• _TEXTAUSZUG_:
━━━
Urteil im Prozess um den Abschiebungstod von Aamir Ageeb

Neun Monate auf Bewährung für BGS-Beamte, die Aamir Ageeb töteten. PRO ASYL in einer Presseerklärung: Strafmaß hinterlässt bitteren Beigeschmack.

 

Das Landgericht Frankfurt am Main hat am 28. Oktober 2004 sein Urteil im Verfahren um den Erstickungstod des sudanesischen Staatsangehörigen Aamir Ageeb bei seiner Abschiebung am 28. Mai 1999 gesprochen. Die drei Bundesgrenzschutzbeamten, unter deren Händen Aamir Ageeb starb, wurden zu neun Monaten Freiheitsstrafe verurteilt. Die Strafe wurde zur Bewährung ausgesetzt.

Das Verfahren vor dem Landgericht Frankfurt am Main hat dazu beigetragen, dass geklärt werden konnte, was beim Bundesgrenzschutz in den 1990er Jahren an der Tagesordnung war: Die Durchsetzung von Abschiebungen mit lebensgefährlichen Zwangstechniken, ausgeführt von Beamten, die von der BGS-Spitze und vom Bundesinnenministerium im Unklaren darüber gelassen wurden, wo die Grenzen beim Einsatz unmittelbaren Zwanges genau liegen. BGS-Spitze und BMI schauten weitgehend untätig zu, wie im Grenzschutzalltag herumexperimentiert wurde. Die jetzt verurteilten Grenzschätzer standen am Ende einer Kette organisierter Verantwortungslosigkeit. Die hierfür in der BGS-Hierarchie und in der Politik Verantwortlichen wurden jedoch im Verfahren weder als Zeugen gehört, noch müssen sie künftig damit rechnen, zur Verantwortung gezogen zu werden. "Jahrelang haben die Verantwortlichen alles Notwendige unterlassen. Bestraft werden jetzt lediglich die, die in einer verantwortungslos strukturierten Organisation zu Tätern wurden. Das verletzt das Gerechtigkeitsgefühl", so Bernd Mesovic, Prozessbeobachter von PRO ASYL.
━━━
• _DATENSÄTZE_:
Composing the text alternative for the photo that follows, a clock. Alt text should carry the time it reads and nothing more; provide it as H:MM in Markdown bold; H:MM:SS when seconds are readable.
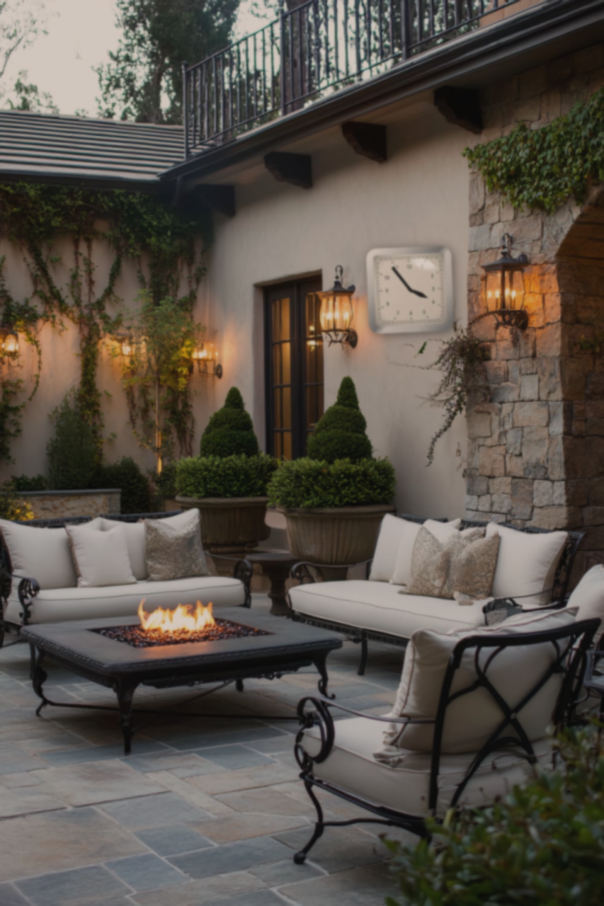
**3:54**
━━━
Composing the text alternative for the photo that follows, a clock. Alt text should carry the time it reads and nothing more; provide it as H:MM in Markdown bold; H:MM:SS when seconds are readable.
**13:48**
━━━
• _AUFGABEN_:
1. Zu welcher Strafe wurden laut dem Textauszug über den Prozess um Aamir Ageeb die drei Bundesgrenzschutzbeamten verurteilt?
2. Schreiben Sie den Textauszug über das Urteil im Fall Aamir Ageeb nach seinem letzten Satz weiter.
Die Datensätze werden hier nicht gebraucht.

• _ERGEBNISSE_:
1. Zu neun Monaten Freiheitsstrafe, die zur Bewährung ausgesetzt wurde.

2.
Die Zustände beim BGS, ursächlich für den zweiten Abschiebungstodesfall in einer Lufthansamaschine binnen weniger Jahre, Wären ein Fall für einen parlamentarischen Untersuchungsausschuss gewesen. Allerdings hätte sich dieser bald nach dem Tattag konstituieren müssen. Das sich über Jahre hinziehende Ermittlungsverfahren, der lange Zeitraum bis zur Eröffnung der Hauptverhandlung und das erst nach fünfeinhalb Jahren ergangene Urteil haben jedoch dazu beigetragen, dass eine effektive Aufklärung der politischen Verantwortlichkeit unterblieben ist. Der ehemalige Innenminister Manfred Kanther, verantwortlich dafür, dass die Lehren aus dem Fall Bankole (1994) jahrelang nicht gezogen wurden und der amtierende Bundesinnenminister Otto Schily, der nach Ageebs Tod endlich umfassende Weisungen einführte, können sich beruhigt zurücklehnen. Anders als die Österreichische Justiz im Verfahren um einen vergleichbaren Abschiebungstod (Marcus Omofuma, 1999) hat die Frankfurter Landgerichtskammer es bei einigen deutlichen Bemerkungen bewenden lassen, auf die Ladung der Minister jedoch verzichtet.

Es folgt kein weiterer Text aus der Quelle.